I found an elderly man who made keys in the hardware section. Unfortunately, he had no more clue than I did about what the key would unlock, but he was able to tell me where to find the nearest locksmith—right in the heart of old town.

I left the store and headed down Route 40 to Rogers Road, which led to the county courthouses. Taking a right, then another, I ended up on Ellicott City’s Main Street. This part of town had suffered a series of devastating floods over the years, but had somehow managed to endure. Whether the history of old town Ellicott City merited the residents’ continued allegiance to doing business there—come flood, come whatever—had escalated into an ongoing controversy. The place was an environmental disaster area and a journalist’s dream.

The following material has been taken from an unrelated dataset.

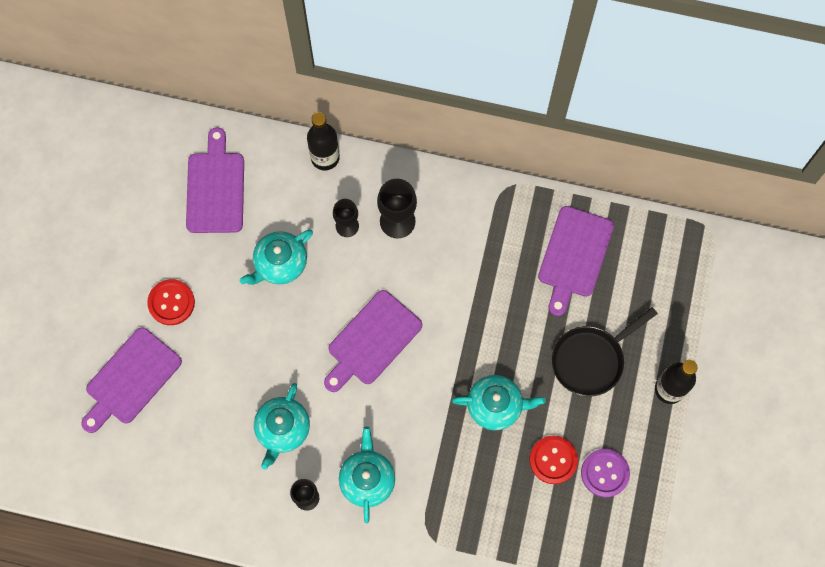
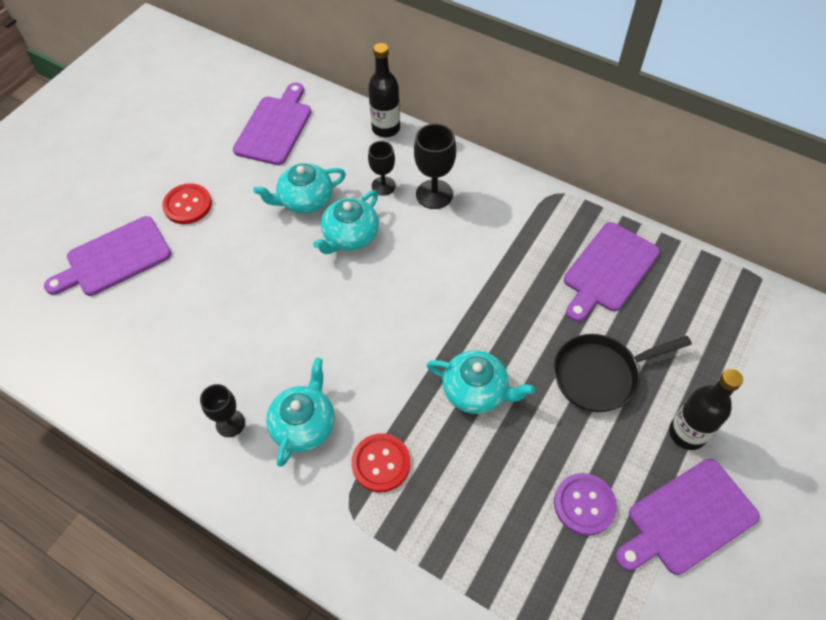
camera: 20 degrees right, 15 degrees down
turquoise teapot [254,383,310,470] -> turquoise teapot moved to [313,190,379,254]
purple cutting board [324,290,422,392] -> purple cutting board moved to [616,459,760,575]
red button [529,436,578,484] -> red button moved to [351,433,410,492]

The narrow road was lined with historic buildings, crammed together. It plunged downhill in a set of curves, past a rocky outcropping, toward the old mill and the railroad bridge. The locksmith’s shop was wedged between a tobacconist store and a place that sold used hippie clothes.

Main Street’s crowded curbs left me no place to park my car. I ended up leaving it in a small lot alongside the bridge and walking down the hill toward the shop. As I approached, the stench of patchouli from the hippie store nearly knocked me on my ass.